The Daily Monitor (Addis Ababa)

Ethiopia: 'If It is an Open Space, Build It,' Bulldozing Open Spaces

B. Mzegebu

21 December 2007


column

Addis Ababa — The name is Addis Ababa. It conjures up in one's mind the yellow flowers that bloom in abundance at the end of every rainy season which also coincides with the start of the New Year. That was true then. Now thanks to urbanization gone extreme; those flowers are so marginal to the city's landscape that you have to search all over to get a glimpse of.

In 2005, 50 city leaders of countries stretching from Dakar to Delhi, from Moscow to Manila agreed to come up with a road map for a bold, new coarse to a renewal of the urban environment: to reduce waste and pollution, ease traffic congestion; and most of all to ensure accessible public parks or recreational open spaces within a third of a mile of every city resident.

I have no idea if our capital city or any of the major towns in Ethiopia were signatories to that declaration or if any delegate even attended it. If the proposal materialized, it meant that every citizen anywhere within a city would come across a park or open recreational space by only traveling a mere quarter of a mile or roughly a kilometer, in any direction.

If you were to undertake a trip from Bole to Meskel Square here in Addis, you would, by the above assumption, encounter 3 or more parks or open spaces for your lingering pleasure. If you made that journey by foot, what in reality you would encounter are not any parks but stumbling blocks of all types. Unfinished pedestrian walkways, abandoned construction detritus, illegally parked cars straddling the pavements and so forth.

You might decide to continue on your amble straight ahead. In that case, you are bound to reach at the national stadium. Adjacent to it there used to be an open space, sort of a mini-stadium. Young people, most likely aspiring footballers played their football on it. There could be seen a good number of youthful spectators too. Now that is proving a goner.

At that same spot, a construction goes on at hectic speed. Whatever the final edifice that will materialize in the end, there will not be an open space anymore. Those aspiring footballers will have to play on streets and on makeshift fields on roads.

If you continue your walk and press ahead in the direction of the Africa Hall, you surely will come face to face with the best kept park in town. It is not your run-of-the-mill parks. It has been under locks for a couple or so years now. So far only VIPs and athletes have been inside it very briefly.
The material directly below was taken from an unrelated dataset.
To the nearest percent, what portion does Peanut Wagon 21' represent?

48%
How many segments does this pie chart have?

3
For all I know parks and open spaces were meant to sit at, linger in and explore, not just looked at from the outside. You don't shop window parks. But let us give the owners of the park the benefit of the doubt and just say they still have some matters to tidy up before they open it up to the general public.
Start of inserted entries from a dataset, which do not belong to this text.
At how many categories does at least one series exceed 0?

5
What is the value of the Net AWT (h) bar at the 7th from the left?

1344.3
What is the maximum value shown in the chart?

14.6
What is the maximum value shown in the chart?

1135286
Third World emerging cities like Addis Ababa and their planners have the opportunity to learn and perhaps act wiser than those who went before. Since serious construction has been going for some years in the city, Addis has still some time but not all the time to avoid indiscriminately chasing every open space and converting them into cement and concrete.

Before long in the future, there will be strong need for breathing space in overcrowded cities. There are studies and research findings elsewhere that show those kinds of places already act as therapy to the mass of people who toil in cities jostling with million others everyday.
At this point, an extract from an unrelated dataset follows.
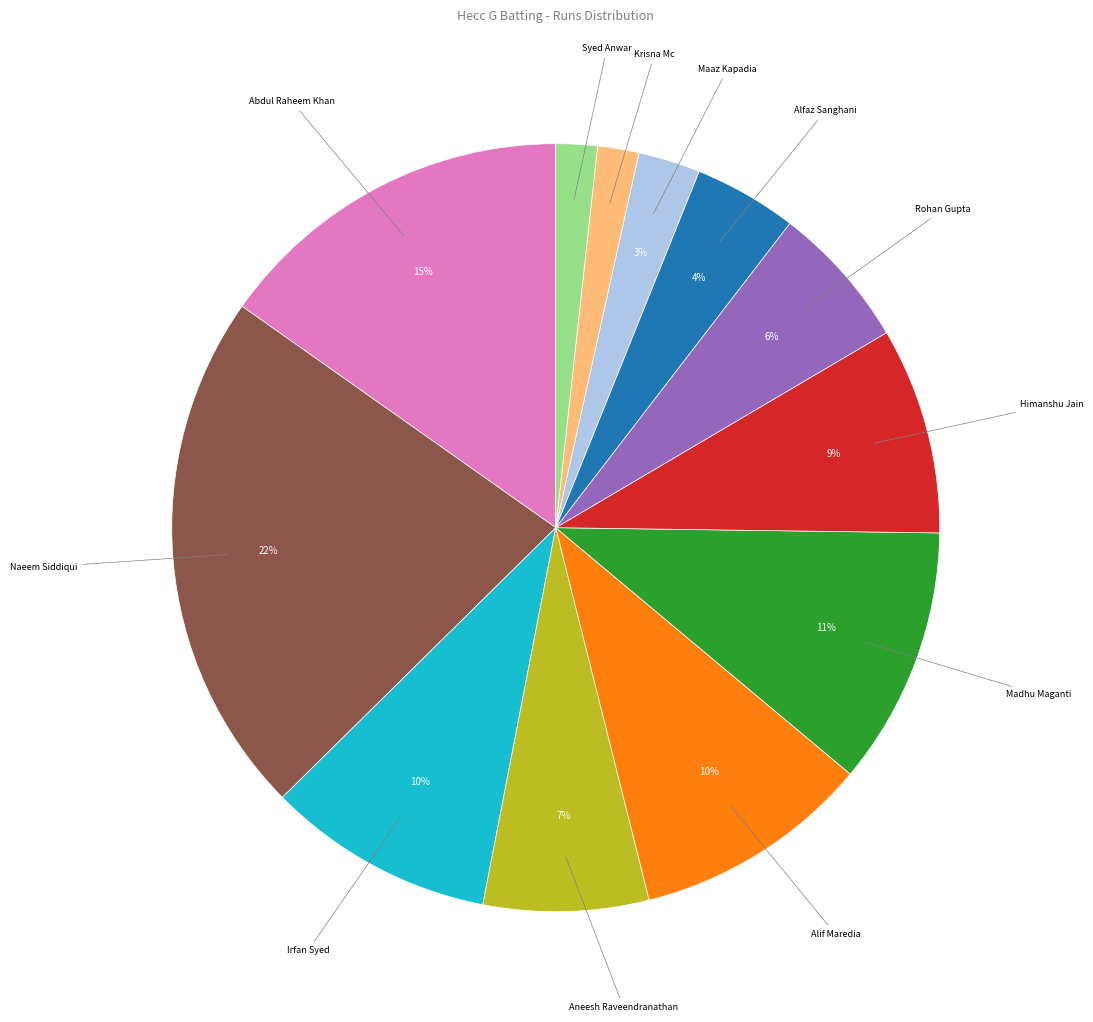

Count the number of slices in the pie.

12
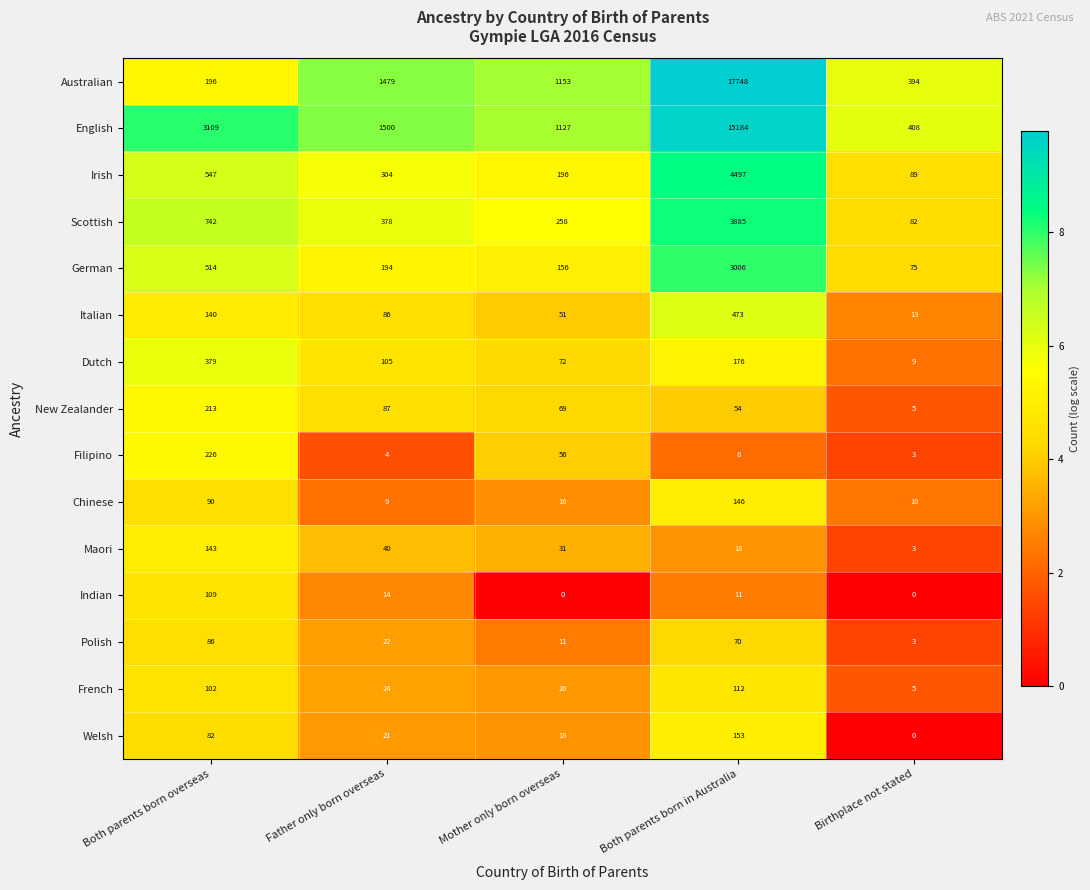

Where is Welsh nearest to the value 76?

Both parents born overseas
As the National Geographic of October 2006 succinctly put it," What then should be the goal of city planners? A park near every doorstep where people can gather and gain a healthy dose of that remedy Henry David Thoreau said we can never have enough of: nature." Perhaps in our case, we should replace the word city 'planners' with city policy makers. If there are in place policies that favor green recreational spots, planners will not stand in the way, for sure.